Kerouac: And All That Jazz

Barrie Wheatley
Theatre on the Edge
Greenside @ Riddles Court

Kerouac: And All That Jazz

Kerouac, Ginsberg and Cassady, the tumultuous trio whose writings, and more importantly relationships, cemented and in part created the mythos and magic of the Beat Generation. While individually, each has a level of notoriety from their writing, the lives and loves and their mutual affections and writings both to each other and to partners is almost as fascinating a story, and a far more human one.

In Kerouac: And All That Jazz, we meet the titular scribe and his friends and follow them sporadically over many years as they laugh, love, smoke and return, eventually, always to the roads. But the show isn’t just about the men. The women in their lives are given as much a centre stage, as Neal’s wives Carolyn and Luane are prominent characters, as is Kerouac’s perpetually shocked catholic mother, Memere.

Barrie Wheatley’s play uses snippets of texts, from sections of Kerouac’s novels On the Road, Dharma Bums and Big Sur as well as fragments of his Choruses, to Ginsberg’s Howl; it suffuses the atmosphere with a sense of literary improvisation. As the title suggests, there is more than a little element of jazz at work here.

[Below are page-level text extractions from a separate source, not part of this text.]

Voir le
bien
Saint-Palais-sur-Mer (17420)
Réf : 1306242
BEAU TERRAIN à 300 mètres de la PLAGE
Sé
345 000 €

While the play is steeped in jazz and bebop running under the action as a soundtrack, the actors themselves bounce off each other, as much as the characters do as they write around the syncopated beats of their lives.

It’s unfortunate, then, that ultimately life isn’t quite as interesting as fiction. The play is well acted and performed, but the real meat of it feels distant. It’s a chronicle with no argument, a love letter with no broken heart, and much as the beat poets dwindled into twilight as the hippie movement took over, so the characters fade into insignificance as the play closes. But maybe that’s where the road was always leading.